The Beginner's Guide to Polycystic Ovary Syndrome (PCOS)



The most frequently asked question is, "What is PCOS?"

PCOS (also known as PCOD – Polycystic Ovarian Disease) is a disorder of the endocrine system, which is the glandular factory in your body that produces hormones that regulate metabolism, sexual function, sleep, mood, and, of course, reproduction. Chronic anovulation and elevated levels of androgens – a class of hormones commonly (and perhaps incorrectly) regarded as'male' hormones – characterize the disorder.


When a "healthy" woman gets her period, her ovaries release an egg into a tiny fluid-filled sac known as a "follicle." The follicle accumulates fluid as the egg grows until the egg is mature, at which point the follicle ruptures, releasing the egg. This is what ovulation is... In women with PCOS, the ovary does not get the hormone recipe correct for egg maturation, so ovulation does not occur. Consider it scones without the use of yeast or baking powder. Instead, the follicle remains inside the ovary, forming a "cyst," and the disorder gets its name from the accumulation of multiple cysts over time.
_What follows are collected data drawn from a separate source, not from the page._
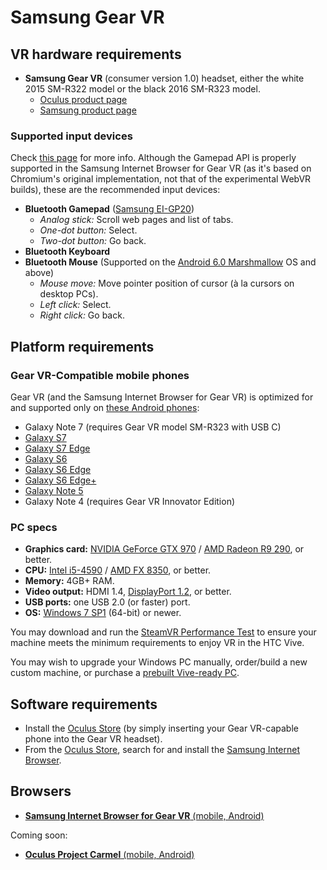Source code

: # Samsung Gear VR


## VR hardware requirements

* **Samsung Gear VR** (consumer version 1.0) headset, either the white 2015 SM-R322 model or the black 2016 SM-R323 model.
  * [Oculus product page](https://www3.oculus.com/gear-vr/)
  * [Samsung product page](http://www.samsung.com/us/explore/gear-vr/)

### Supported input devices

Check [this page](http://developer.samsung.com/internet#gearvr-overview) for more info. Although the Gamepad API is properly supported in the Samsung Internet Browser for Gear VR (as it's based on Chromium's original implementation, not that of the experimental WebVR builds), these are the recommended input devices:

* **Bluetooth Gamepad** ([Samsung EI-GP20](http://www.samsung.com/sg/consumer/mobile-devices/accessories/others/EI-GP20HNBEGWW/))
  * _Analog stick:_ Scroll web pages and list of tabs.
  * _One-dot button:_ Select.
  * _Two-dot button:_ Go back.
* **Bluetooth Keyboard**
* **Bluetooth Mouse** (Supported on the [Android 6.0 Marshmallow](https://www.android.com/versions/marshmallow-6-0/) OS and above)
  * _Mouse move:_ Move pointer position of cursor (à la cursors on desktop PCs).
  * _Left click:_ Select.
  * _Right click:_ Go back.


## Platform requirements

### Gear VR-Compatible mobile phones

Gear VR (and the Samsung Internet Browser for Gear VR) is optimized for and supported only on [these Android phones](https://www3.oculus.com/en-us/gear-vr/):

* Galaxy Note 7 (requires Gear VR model SM-R323 with USB C)
* [Galaxy S7](http://www.samsung.com/us/explore/galaxy-s7-features-and-specs/)
* [Galaxy S7 Edge](http://www.samsung.com/us/explore/galaxy-s7-features-and-specs/)
* [Galaxy S6](http://www.samsung.com/global/galaxy/galaxys6/galaxy-s6/)
* [Galaxy S6 Edge](http://www.samsung.com/global/galaxy/galaxys6/galaxy-s6-edge/)
* [Galaxy S6 Edge+](http://www.samsung.com/global/galaxy/galaxy-s6-edge-plus/)
* [Galaxy Note 5](http://www.samsung.com/global/galaxy/galaxy-note5/)
* Galaxy Note 4 (requires Gear VR Innovator Edition)

### PC specs

* **Graphics card:** [NVIDIA GeForce GTX 970](http://www.geforce.com/hardware/desktop-gpus/geforce-gtx-970) / [AMD Radeon R9 290](https://www.amd.com/en-us/products/graphics/desktop/r9), or better.
* **CPU:** [Intel i5-4590](http://ark.intel.com/products/80815/Intel-Core-i5-4590-Processor-6M-Cache-up-to-3_70-GHz) / [AMD FX 8350](https://www.amd.com/en-us/products/processors/desktop/fx), or better.
* **Memory:** 4GB+ RAM.
* **Video output:** HDMI 1.4, [DisplayPort 1.2](http://www.displayport.org/faq/), or better.
* **USB ports:** one USB 2.0 (or faster) port.
* **OS:** [Windows 7 SP1](https://support.microsoft.com/en-us/help/15090/windows-7-install-service-pack-1-sp1) (64-bit) or newer.

You may download and run the [SteamVR Performance Test](http://store.steampowered.com/app/323910/) to ensure your machine meets the minimum requirements to enjoy VR in the HTC Vive.

You may wish to upgrade your Windows PC manually, order/build a new custom machine, or purchase a [prebuilt Vive-ready PC](https://www.vive.com/ready/).


## Software requirements

* Install the [Oculus Store](https://product-guides.oculus.com/en-us/documentation/gear-vr/latest/concepts/ug-b-st-store/) (by simply inserting your Gear VR-capable phone into the Gear VR headset).
* From the [Oculus Store](https://product-guides.oculus.com/en-us/documentation/gear-vr/latest/concepts/ug-b-st-store/), search for and install the [Samsung Internet Browser](http://developer.samsung.com/internet#gearvr-overview).


## Browsers

* [**Samsung Internet Browser for Gear VR** (mobile, Android)](/browsers/samsung-internet-browser-for-gear-vr)

Coming soon:

* [**Oculus Project Carmel** (mobile, Android)](/browsers/carmel)
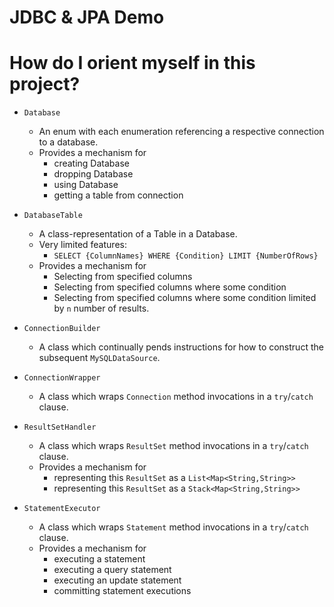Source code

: # JDBC & JPA Demo 

# How do I orient myself in this project?
* `Database`
    * An enum with each enumeration referencing a respective connection to a database.
    * Provides a mechanism for
        * creating Database
        * dropping Database
        * using Database
        * getting a table from connection
 

* `DatabaseTable`
    * A class-representation of a Table in a Database.
    * Very limited features:
        * `SELECT {ColumnNames} WHERE {Condition} LIMIT {NumberOfRows}`
    * Provides a mechanism for
        * Selecting from specified columns
        * Selecting from specified columns where some condition
        * Selecting from specified columns where some condition limited by `n` number of results.

* `ConnectionBuilder`
    * A class which continually pends instructions for how to construct the subsequent `MySQLDataSource`. 

* `ConnectionWrapper`
    * A class which wraps `Connection` method invocations in a `try`/`catch` clause.
    
* `ResultSetHandler`
    * A class which wraps `ResultSet` method invocations in a `try`/`catch` clause.
    * Provides a mechanism for
        * representing this `ResultSet` as a `List<Map<String,String>>`
        * representing this `ResultSet` as a `Stack<Map<String,String>>`

* `StatementExecutor`
    * A class which wraps `Statement` method invocations in a `try`/`catch` clause.
    * Provides a mechanism for
        * executing a statement
        * executing a query statement
        * executing an update statement
        * committing statement executions
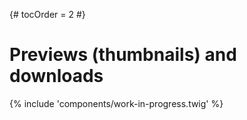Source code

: {# tocOrder = 2 #}

# Previews (thumbnails) and downloads

{% include 'components/work-in-progress.twig' %}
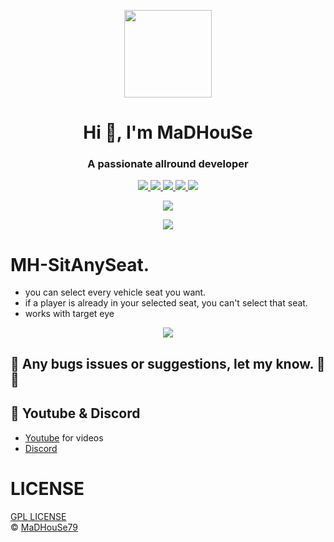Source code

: <p align="center">
    <img width="140" src="https://icons.iconarchive.com/icons/iconarchive/red-orb-alphabet/128/Letter-M-icon.png" />  
    <h1 align="center">Hi 👋, I'm MaDHouSe</h1>
    <h3 align="center">A passionate allround developer </h3>    
</p>

<p align="center">
  <a href="https://github.com/MaDHouSe79/mh-sitanyseat/issues">
    <img src="https://img.shields.io/github/issues/MaDHouSe79/mh-sitanyseat"/> 
  </a>
  <a href="https://github.com/MaDHouSe79/mh-sitanyseat/watchers">
    <img src="https://img.shields.io/github/watchers/MaDHouSe79/mh-sitanyseat"/> 
  </a> 
  <a href="https://github.com/MaDHouSe79/mh-sitanyseat/network/members">
    <img src="https://img.shields.io/github/forks/MaDHouSe79/mh-sitanyseat"/> 
  </a>  
  <a href="https://github.com/MaDHouSe79/mh-sitanyseat/stargazers">
    <img src="https://img.shields.io/github/stars/MaDHouSe79/mh-sitanyseat?color=white"/> 
  </a>
  <a href="https://github.com/MaDHouSe79/mh-sitanyseat/blob/main/LICENSE">
    <img src="https://img.shields.io/github/license/MaDHouSe79/mh-sitanyseat?color=black"/> 
  </a>      
</p>

<p align="center">
  <img alig src="https://github-profile-trophy.vercel.app/?username=MaDHouSe79&margin-w=15&column=6" />
</p>

<p align="center">
  <img alig src="https://raw.githubusercontent.com/kamranahmedse/driver.js/master/demo/images/split.png" />
</p>

# MH-SitAnySeat.
- you can select every vehicle seat you want.
- if a player is already in your selected seat, you can't select that seat.
- works with target eye

<p align="center">
  <img alig src="https://raw.githubusercontent.com/kamranahmedse/driver.js/master/demo/images/split.png" />
</p>

## 🐞 Any bugs issues or suggestions, let my know. 👊😎

## 🙈 Youtube & Discord
- [Youtube](https://www.youtube.com/@MaDHouSe79) for videos
- [Discord](https://discord.gg/cEMSeE9dgS)

# LICENSE
[GPL LICENSE](./LICENSE)<br />
&copy; [MaDHouSe79](https://www.youtube.com/@MaDHouSe79)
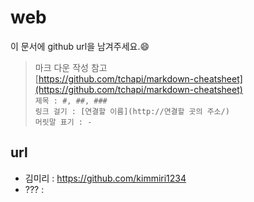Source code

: 
# web

이 문서에 github url을 남겨주세요.:smile:

> 마크 다운 작성 참고   
> [https://github.com/tchapi/markdown-cheatsheet](https://github.com/tchapi/markdown-cheatsheet)   
> `제목 : #, ##, ###`   
> `링크 걸기 : [연결할 이름](http://연결할 곳의 주소/)`   
> `머릿말 표기 : - `
> 

## url
- 김미리 : https://github.com/kimmiri1234
- ??? :  []()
Polycystic ovary disease patients are more likely than others to have cardiovascular risk factors such as:

  • Insulin resistance and impaired glucose tolerance are symptoms of PCOS (the warm-up acts for Type II diabetes). By the age of 40, up to 40% of all women with PCOS in the United States will have Type II diabetes or impaired glucose tolerance (Dunaif 1995)
  • "Central Obesity" (a euphemism for having a fat tummy). Approximately half of all women with PCOS are overweight or obese (Norman et al. 2004)
  • Blood pressure that is abnormally high
  • Ovarian cancer
  • Infertility

If you understand the fundamental concepts of functional integrative medicine, you will realize that almost every negative "personality trait" you have been accused of having is most likely a function of your physiology. When I realized this, it lifted a weight off my shoulders, and I hope it does the same for you! Polycystic ovary disease may be the name given to a collection of biochemical reactions that are not occurring properly within you for many of you. Ladies, name-it-to-tame! PCOS may help explain a variety of issues that have been bothering you.
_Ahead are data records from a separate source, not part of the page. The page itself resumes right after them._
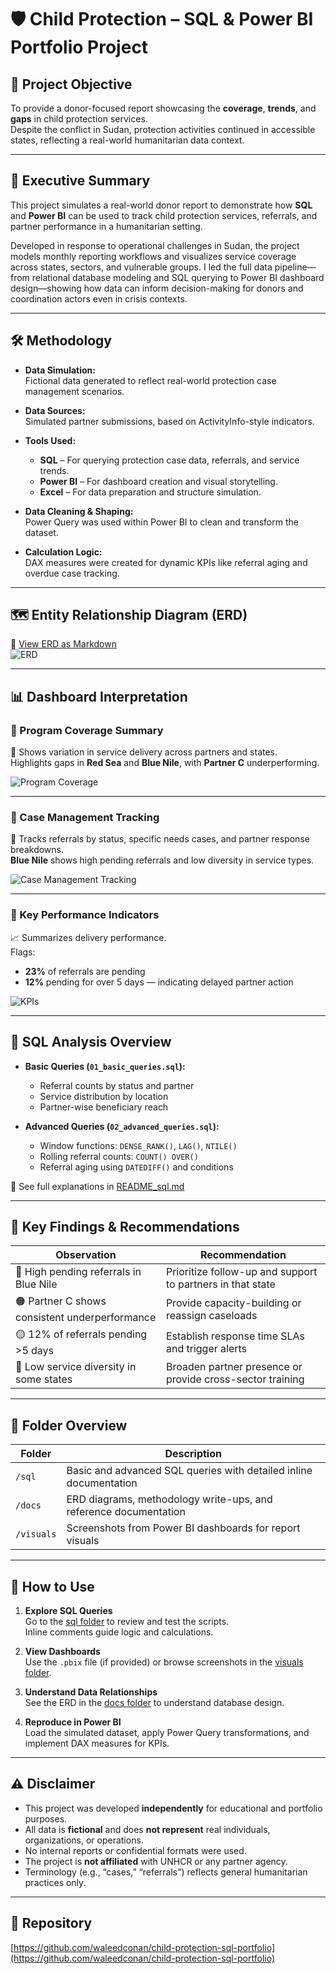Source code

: # 🛡️ Child Protection – SQL & Power BI Portfolio Project

## 🎯 Project Objective

To provide a donor-focused report showcasing the **coverage**, **trends**, and **gaps** in child protection services.  
Despite the conflict in Sudan, protection activities continued in accessible states, reflecting a real-world humanitarian data context.

---

## 📝 Executive Summary

This project simulates a real-world donor report to demonstrate how **SQL** and **Power BI** can be used to track child protection services, referrals, and partner performance in a humanitarian setting.

Developed in response to operational challenges in Sudan, the project models monthly reporting workflows and visualizes service coverage across states, sectors, and vulnerable groups. I led the full data pipeline—from relational database modeling and SQL querying to Power BI dashboard design—showing how data can inform decision-making for donors and coordination actors even in crisis contexts.

---

## 🛠️ Methodology

- **Data Simulation:**  
  Fictional data generated to reflect real-world protection case management scenarios.

- **Data Sources:**  
  Simulated partner submissions, based on ActivityInfo-style indicators.

- **Tools Used:**
  - **SQL** – For querying protection case data, referrals, and service trends.  
  - **Power BI** – For dashboard creation and visual storytelling.  
  - **Excel** – For data preparation and structure simulation.

- **Data Cleaning & Shaping:**  
  Power Query was used within Power BI to clean and transform the dataset.

- **Calculation Logic:**  
  DAX measures were created for dynamic KPIs like referral aging and overdue case tracking.

---

## 🗺️ Entity Relationship Diagram (ERD)

📎 [View ERD as Markdown](https://github.com/waleedconan/child-protection-sql-portfolio/blob/main/docs/ERD.md)  
![ERD](https://raw.githubusercontent.com/waleedconan/child-protection-sql-portfolio/main/docs/child_protection_erd.png)

---

## 📊 Dashboard Interpretation

### 🔹 Program Coverage Summary  
🧭 Shows variation in service delivery across partners and states.  
Highlights gaps in **Red Sea** and **Blue Nile**, with **Partner C** underperforming.

![Program Coverage](https://raw.githubusercontent.com/waleedconan/child-protection-sql-portfolio/main/visuals/v1%20Child%20Protection%20Donor%20Report%201.png)

---

### 🔹 Case Management Tracking  
📌 Tracks referrals by status, specific needs cases, and partner response breakdowns.  
**Blue Nile** shows high pending referrals and low diversity in service types.

![Case Management Tracking](https://raw.githubusercontent.com/waleedconan/child-protection-sql-portfolio/main/visuals/v2%20Case%20Management%20Tracking.png)

---

### 🔹 Key Performance Indicators  
📈 Summarizes delivery performance.  
Flags:  
- **23%** of referrals are pending  
- **12%** pending for over 5 days — indicating delayed partner action

![KPIs](https://raw.githubusercontent.com/waleedconan/child-protection-sql-portfolio/main/visuals/v3%20KPIs.png)

---

## 🧮 SQL Analysis Overview

- **Basic Queries (`01_basic_queries.sql`):**
  - Referral counts by status and partner  
  - Service distribution by location  
  - Partner-wise beneficiary reach

- **Advanced Queries (`02_advanced_queries.sql`):**
  - Window functions: `DENSE_RANK()`, `LAG()`, `NTILE()`  
  - Rolling referral counts: `COUNT() OVER()`  
  - Referral aging using `DATEDIFF()` and conditions

📄 See full explanations in [README_sql.md](https://github.com/waleedconan/child-protection-sql-portfolio/blob/main/sql/README_sql.md)

---

## 📌 Key Findings & Recommendations

| Observation                                 | Recommendation                                              |
|---------------------------------------------|--------------------------------------------------------------|
| 🔴 High pending referrals in Blue Nile      | Prioritize follow-up and support to partners in that state   |
| 🟠 Partner C shows consistent underperformance | Provide capacity-building or reassign caseloads              |
| 🟡 12% of referrals pending >5 days         | Establish response time SLAs and trigger alerts              |
| 🔵 Low service diversity in some states     | Broaden partner presence or provide cross-sector training    |

---

## 📂 Folder Overview

| Folder       | Description                                                        |
|--------------|--------------------------------------------------------------------|
| `/sql`       | Basic and advanced SQL queries with detailed inline documentation  |
| `/docs`      | ERD diagrams, methodology write-ups, and reference documentation    |
| `/visuals`   | Screenshots from Power BI dashboards for report visuals             |

---

## 🚀 How to Use

1. **Explore SQL Queries**  
   Go to the [sql folder](https://github.com/waleedconan/child-protection-sql-portfolio/tree/main/sql) to review and test the scripts.  
   Inline comments guide logic and calculations.

2. **View Dashboards**  
   Use the `.pbix` file (if provided) or browse screenshots in the [visuals folder](https://github.com/waleedconan/child-protection-sql-portfolio/tree/main/visuals).

3. **Understand Data Relationships**  
   See the ERD in the [docs folder](https://github.com/waleedconan/child-protection-sql-portfolio/tree/main/docs) to understand database design.

4. **Reproduce in Power BI**  
   Load the simulated dataset, apply Power Query transformations, and implement DAX measures for KPIs.

---

## ⚠️ Disclaimer

- This project was developed **independently** for educational and portfolio purposes.  
- All data is **fictional** and does **not represent** real individuals, organizations, or operations.  
- No internal reports or confidential formats were used.  
- The project is **not affiliated** with UNHCR or any partner agency.  
- Terminology (e.g., “cases,” “referrals”) reflects general humanitarian practices only.

---

## 🔗 Repository

[https://github.com/waleedconan/child-protection-sql-portfolio](https://github.com/waleedconan/child-protection-sql-portfolio)
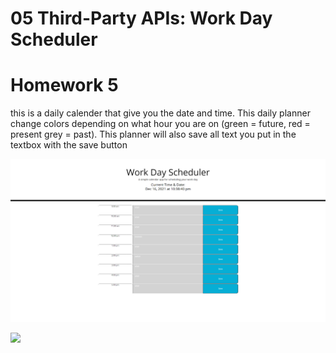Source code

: # 05 Third-Party APIs: Work Day Scheduler

# Homework 5
this is a daily calender that give you the date and time. This daily planner change colors depending on what hour you are on (green = future, red = present grey = past). This planner will also save all text you put in the textbox with the save button


![](Assets/img/Work-Day-Scheduler.png)

![](https://lilslash.github.io/Homework-5/)


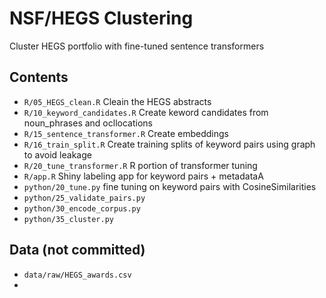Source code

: # NSF/HEGS Clustering

Cluster HEGS portfolio with fine-tuned sentence transformers

## Contents
- `R/05_HEGS_clean.R` Cleain the HEGS abstracts
- `R/10_keyword_candidates.R` Create keword candidates from noun_phrases and ocllocations
- `R/15_sentence_transformer.R` Create embeddings
- `R/16_train_split.R` Create training splits of keyword pairs using graph to avoid leakage
- `R/20_tune_transformer.R` R portion of transformer tuning
- `R/app.R` Shiny labeling app for keyword pairs + metadataA
- `python/20_tune.py` fine tuning on keyword pairs with CosineSimilarities
- `python/25_validate_pairs.py`
- `python/30_encode_corpus.py`
- `python/35_cluster.py`

## Data (not committed)
- `data/raw/HEGS_awards.csv` 
- 

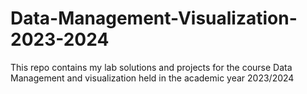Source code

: # Data-Management-Visualization-2023-2024
This repo contains my lab solutions and projects for the course Data Management and visualization held in the academic year 2023/2024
While scientific research has shown an association between polycystic ovarian disease and the comorbidities mentioned above, such as PCOS insulin resistance, causation does not appear to have been established. If you want to know what causes polycystic ovaries, Mr. Google will inevitably disappoint you because most medical professionals seem content to accept a starting point of "we don't know," and I'm planning on rolling with this because we have a lot more to discuss before we get hung up on things we can't control.
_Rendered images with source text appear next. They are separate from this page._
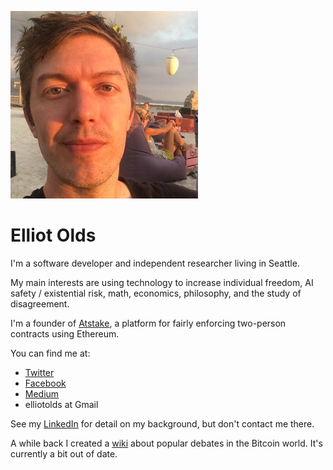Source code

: ![me](mefb300.jpg)

# Elliot Olds

I'm a software developer and independent researcher living in Seattle.

My main interests are using technology to increase individual freedom, AI safety / existential risk, math, economics, philosophy, and the study of disagreement.

I'm a founder of [Atstake](https://atstake.net), a platform for fairly enforcing two-person contracts using Ethereum.

You can find me at:
- [Twitter](https://twitter.com/elliot_olds)
- [Facebook](https://www.facebook.com/elliotolds)
- [Medium](https://medium.com/@elliotolds)
- elliotolds at Gmail

See my [LinkedIn](https://www.linkedin.com/in/elliotolds/) for detail on my background, but don't contact me there.


A while back I created a [wiki](https://bitcoindebates.miraheze.org) about popular debates in the Bitcoin world. It's currently a bit out of date.
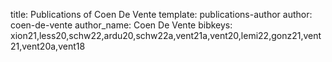 title: Publications of Coen De Vente
template: publications-author
author: coen-de-vente
author_name: Coen De Vente
bibkeys: xion21,less20,schw22,ardu20,schw22a,vent21a,vent20,lemi22,gonz21,vent21,vent20a,vent18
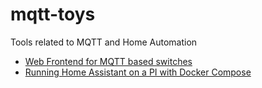 # mqtt-toys

Tools related to MQTT and Home Automation

* [Web Frontend for MQTT based switches](otto)
* [Running Home Assistant on a PI with Docker Compose](homeassistant)
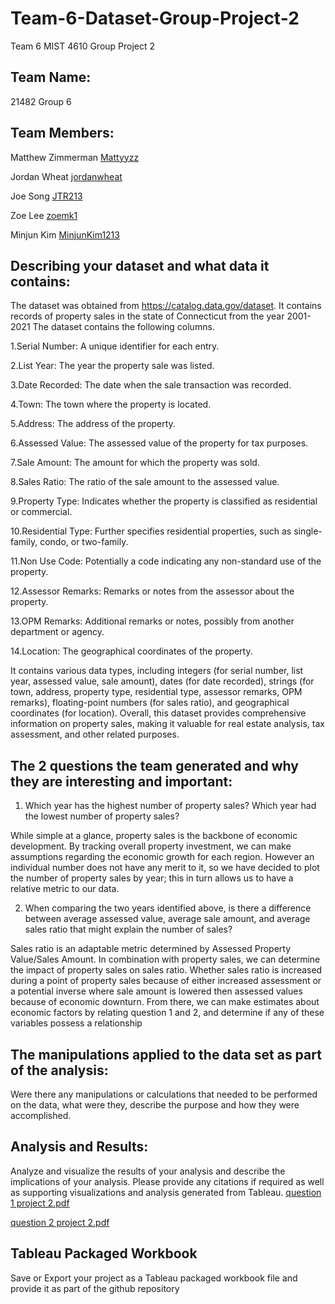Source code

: # Team-6-Dataset-Group-Project-2

Team 6 MIST 4610 Group Project 2
## Team Name:

21482 Group 6 

## Team Members:

Matthew Zimmerman [Mattyyzz](https://github.com/Mattyyzz)

Jordan Wheat [jordanwheat](https://github.com/jordanwheat)

Joe Song [JTR213](https://github.com/JTR21)

Zoe Lee [zoemk1](https://github.com/zoemkl)

Minjun Kim [MinjunKim1213](https://github.com/MinjunKim1213)

## Describing your dataset and what data it contains:
The dataset was obtained from https://catalog.data.gov/dataset. It contains records of property sales in the state of Connecticut from the year 2001-2021
The dataset contains the following columns.

1.Serial Number: A unique identifier for each entry.

2.List Year: The year the property sale was listed.

3.Date Recorded: The date when the sale transaction was recorded.

4.Town: The town where the property is located.

5.Address: The address of the property.

6.Assessed Value: The assessed value of the property for tax purposes.

7.Sale Amount: The amount for which the property was sold.

8.Sales Ratio: The ratio of the sale amount to the assessed value.

9.Property Type: Indicates whether the property is classified as residential or commercial.

10.Residential Type: Further specifies residential properties, such as single-family, condo, or two-family.

11.Non Use Code: Potentially a code indicating any non-standard use of the property.

12.Assessor Remarks: Remarks or notes from the assessor about the property.

13.OPM Remarks: Additional remarks or notes, possibly from another department or agency.

14.Location: The geographical coordinates of the property.

It contains various data types, including integers (for serial number, list year, assessed value, sale amount), dates (for date recorded), strings (for town, address, property type, residential type, assessor remarks, OPM remarks), floating-point numbers (for sales ratio), and geographical coordinates (for location).
Overall, this dataset provides comprehensive information on property sales, making it valuable for real estate analysis, tax assessment, and other related purposes.

## The 2 questions the team generated and why they are interesting and important:

1. Which year has the highest number of property sales? Which year had the lowest number of property sales?

While simple at a glance, property sales is the backbone of economic development. By tracking overall property investment, we can make assumptions regarding the economic growth for each region. However an individual number does not have any merit to it, so we have decided to plot the number of property sales by year; this in turn allows us to have a relative metric to our data.


2. When comparing the two years identified above, is there a difference between average assessed value, average sale amount, and average sales ratio that might explain the number of sales?

Sales ratio is an adaptable metric determined by Assessed Property Value/Sales Amount. In combination with property sales, we can determine the impact of property sales on sales ratio. Whether sales ratio is increased during a point of property sales because of either increased assessment or a potential inverse where sale amount is lowered then assessed values because of economic downturn. From there, we can make estimates about economic factors by relating question 1 and 2, and determine if any of these variables possess a relationship

## The manipulations applied to the data set as part of the analysis:
Were there any manipulations or calculations that needed to be performed on the data, what were
they, describe the purpose and how they were accomplished.

## Analysis and Results:
Analyze and visualize the results of your analysis and describe the implications of your analysis.
Please provide any citations if required as well as supporting visualizations and analysis
generated from Tableau.
[question 1 project 2.pdf](https://github.com/Mattyyzz/Team-6-Dataset-Group-Project-2/files/15172098/question.1.project.2.pdf)

[question 2 project 2.pdf](https://github.com/Mattyyzz/Team-6-Dataset-Group-Project-2/files/15172100/question.2.project.2.pdf)


## Tableau Packaged Workbook
Save or Export your project as a Tableau packaged workbook file and provide it as part of the
github repository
There are a wide range of polycystic ovaries symptoms presented by women with PCOS with archetypal patients being identified as falling into one of two distinct categories:

  • “Classical” PCOS and,
  • “Thin Type” PCOS


  • Excessive hair growth, or hair in unwanted places like the face, chest, back, stomach, thumbs, toes
  • Hair loss from the scalp; thinning of hair
  • Acne and oily skin
  • Dry skin (ironically)
  • Depression or mood swings
  • Sleep apnoea
  • Cold intolerance


Even if you have most of the symptoms of polycystic ovaries, your doctor will only diagnose you with PCOS if at least two of the following three criteria are met:

  • An ultrasound of your ovaries reveals a single ovary with 10 or more follicles.
  • Androgen levels in the blood are high, according to blood tests (testosterone).
  • Your menstrual cycles are more than 35 days apart, or they are shorter than 21 days.

Because only two of three criteria are required for a PCOS diagnosis, women who have regular periods may still have it and be unaware of it. The fact that you have your period does not imply that you are ovulating. The only way to be certain is to have your luteal progesterone levels tested on day 21 of your cycle.

pain in women with PCOS


In addition to being a major health issue and causing infertility, polycystic ovary syndrome patients experience a variety of polycystic ovary symptoms, as well as an increased risk of complications during and after pregnancy.

  • Normal pregnancy causes insulin resistance, which can result in impaired glucose tolerance or gestational diabetes (Sivan et. al 2003).
  • Women with a 25-75 percent incidence of PCOS insulin resistance appear to be at an increased risk of developing gestational diabetic complications (Legro et al 2004).
  • Researchers have also proposed that, as a result of their mother's insulin issues, the children of women with PCOS may suffer long-term health consequences as a result of the "fetal programming" their nutritional and hormone management systems receive while in the womb (Barker 2002).

If that isn't enough to make you want to spit your coffee, a HIGHLY cited study conducted by a massive international team of experts discovered the following when they analyzed the known risks of getting pregnant with PCOS, including all neonatal complications. Boomsma et al. (2006) discovered that women with PCOS had a higher risk of:

  • Diabetes during pregnancy (supporting previous research findings)
  • Pregnancy-induced hypertension, as well as
  • Preeclampsia

They also found that babies born to PCOS mothers had a higher rate of neonatal intensive care unit admission and a higher perinatal mortality rate. That's all right.